REQUIRED ACTION: Could the data below be printed out exactly, with the pictures left out?

-------- MATERIAL FOR THE TASK --------

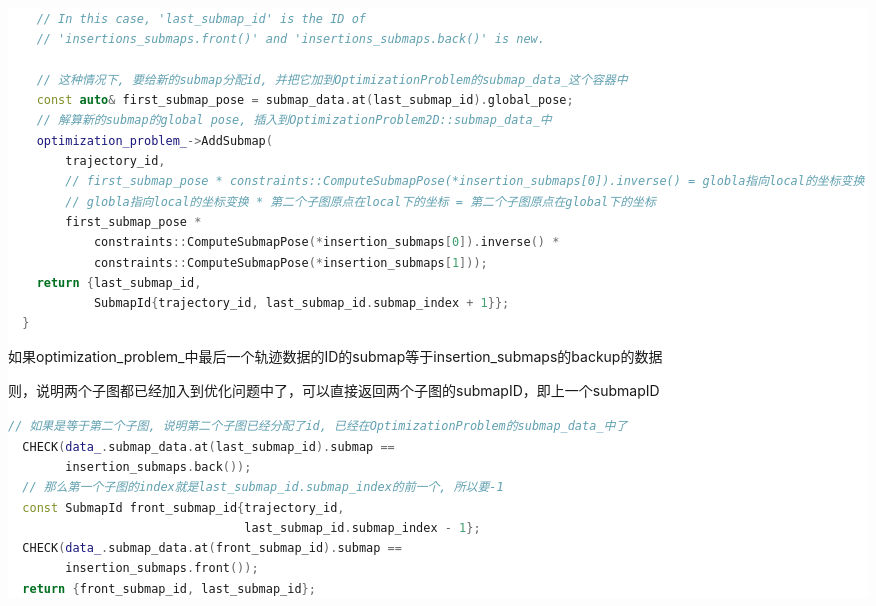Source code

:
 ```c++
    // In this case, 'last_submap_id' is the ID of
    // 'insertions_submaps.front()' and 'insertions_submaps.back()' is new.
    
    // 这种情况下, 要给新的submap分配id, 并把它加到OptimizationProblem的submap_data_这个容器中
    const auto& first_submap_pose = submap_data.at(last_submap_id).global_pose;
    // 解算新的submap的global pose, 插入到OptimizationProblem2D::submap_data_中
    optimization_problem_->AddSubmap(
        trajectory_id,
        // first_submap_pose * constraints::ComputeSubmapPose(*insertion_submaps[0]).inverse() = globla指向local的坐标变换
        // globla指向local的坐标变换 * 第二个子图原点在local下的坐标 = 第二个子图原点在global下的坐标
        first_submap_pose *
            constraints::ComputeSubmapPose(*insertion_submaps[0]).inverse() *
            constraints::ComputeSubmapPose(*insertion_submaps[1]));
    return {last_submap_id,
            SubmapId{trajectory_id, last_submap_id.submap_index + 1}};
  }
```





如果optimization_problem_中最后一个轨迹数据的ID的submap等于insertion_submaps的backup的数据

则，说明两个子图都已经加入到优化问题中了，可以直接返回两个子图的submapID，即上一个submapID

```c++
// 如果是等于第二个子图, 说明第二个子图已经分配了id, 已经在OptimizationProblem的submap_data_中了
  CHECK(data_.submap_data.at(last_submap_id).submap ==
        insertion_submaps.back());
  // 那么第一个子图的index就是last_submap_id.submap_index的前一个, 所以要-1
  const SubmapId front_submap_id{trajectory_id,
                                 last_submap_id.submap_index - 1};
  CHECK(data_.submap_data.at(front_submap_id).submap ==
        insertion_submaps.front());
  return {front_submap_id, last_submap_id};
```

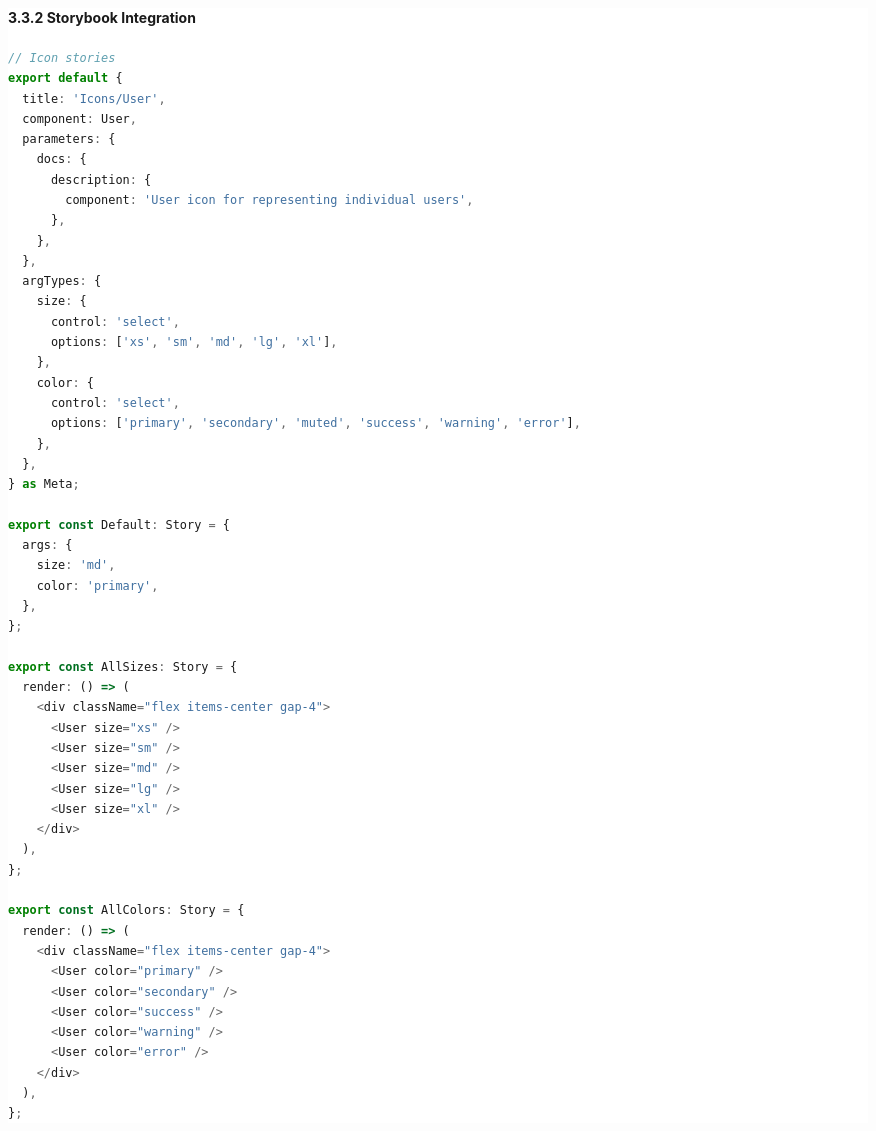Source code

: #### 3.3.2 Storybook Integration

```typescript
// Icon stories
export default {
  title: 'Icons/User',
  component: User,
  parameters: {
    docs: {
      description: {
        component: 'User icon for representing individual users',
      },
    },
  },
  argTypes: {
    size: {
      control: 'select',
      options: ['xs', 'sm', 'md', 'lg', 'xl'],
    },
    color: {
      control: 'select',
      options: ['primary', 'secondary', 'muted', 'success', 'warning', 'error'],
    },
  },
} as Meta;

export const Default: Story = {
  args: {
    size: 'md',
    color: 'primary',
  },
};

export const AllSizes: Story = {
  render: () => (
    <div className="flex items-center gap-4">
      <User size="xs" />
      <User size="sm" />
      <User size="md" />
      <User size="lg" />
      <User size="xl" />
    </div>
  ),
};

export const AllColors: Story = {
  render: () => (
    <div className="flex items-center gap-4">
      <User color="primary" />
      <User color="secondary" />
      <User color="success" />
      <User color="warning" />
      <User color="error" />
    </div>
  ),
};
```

--------

EXERCISE RESPONSE:
Source code

:
 ```c++
    // In this case, 'last_submap_id' is the ID of
    // 'insertions_submaps.front()' and 'insertions_submaps.back()' is new.
    
    // 这种情况下, 要给新的submap分配id, 并把它加到OptimizationProblem的submap_data_这个容器中
    const auto& first_submap_pose = submap_data.at(last_submap_id).global_pose;
    // 解算新的submap的global pose, 插入到OptimizationProblem2D::submap_data_中
    optimization_problem_->AddSubmap(
        trajectory_id,
        // first_submap_pose * constraints::ComputeSubmapPose(*insertion_submaps[0]).inverse() = globla指向local的坐标变换
        // globla指向local的坐标变换 * 第二个子图原点在local下的坐标 = 第二个子图原点在global下的坐标
        first_submap_pose *
            constraints::ComputeSubmapPose(*insertion_submaps[0]).inverse() *
            constraints::ComputeSubmapPose(*insertion_submaps[1]));
    return {last_submap_id,
            SubmapId{trajectory_id, last_submap_id.submap_index + 1}};
  }
```





如果optimization_problem_中最后一个轨迹数据的ID的submap等于insertion_submaps的backup的数据

则，说明两个子图都已经加入到优化问题中了，可以直接返回两个子图的submapID，即上一个submapID

```c++
// 如果是等于第二个子图, 说明第二个子图已经分配了id, 已经在OptimizationProblem的submap_data_中了
  CHECK(data_.submap_data.at(last_submap_id).submap ==
        insertion_submaps.back());
  // 那么第一个子图的index就是last_submap_id.submap_index的前一个, 所以要-1
  const SubmapId front_submap_id{trajectory_id,
                                 last_submap_id.submap_index - 1};
  CHECK(data_.submap_data.at(front_submap_id).submap ==
        insertion_submaps.front());
  return {front_submap_id, last_submap_id};
```

Source code

: #### 3.3.2 Storybook Integration

```typescript
// Icon stories
export default {
  title: 'Icons/User',
  component: User,
  parameters: {
    docs: {
      description: {
        component: 'User icon for representing individual users',
      },
    },
  },
  argTypes: {
    size: {
      control: 'select',
      options: ['xs', 'sm', 'md', 'lg', 'xl'],
    },
    color: {
      control: 'select',
      options: ['primary', 'secondary', 'muted', 'success', 'warning', 'error'],
    },
  },
} as Meta;

export const Default: Story = {
  args: {
    size: 'md',
    color: 'primary',
  },
};

export const AllSizes: Story = {
  render: () => (
    <div className="flex items-center gap-4">
      <User size="xs" />
      <User size="sm" />
      <User size="md" />
      <User size="lg" />
      <User size="xl" />
    </div>
  ),
};

export const AllColors: Story = {
  render: () => (
    <div className="flex items-center gap-4">
      <User color="primary" />
      <User color="secondary" />
      <User color="success" />
      <User color="warning" />
      <User color="error" />
    </div>
  ),
};
```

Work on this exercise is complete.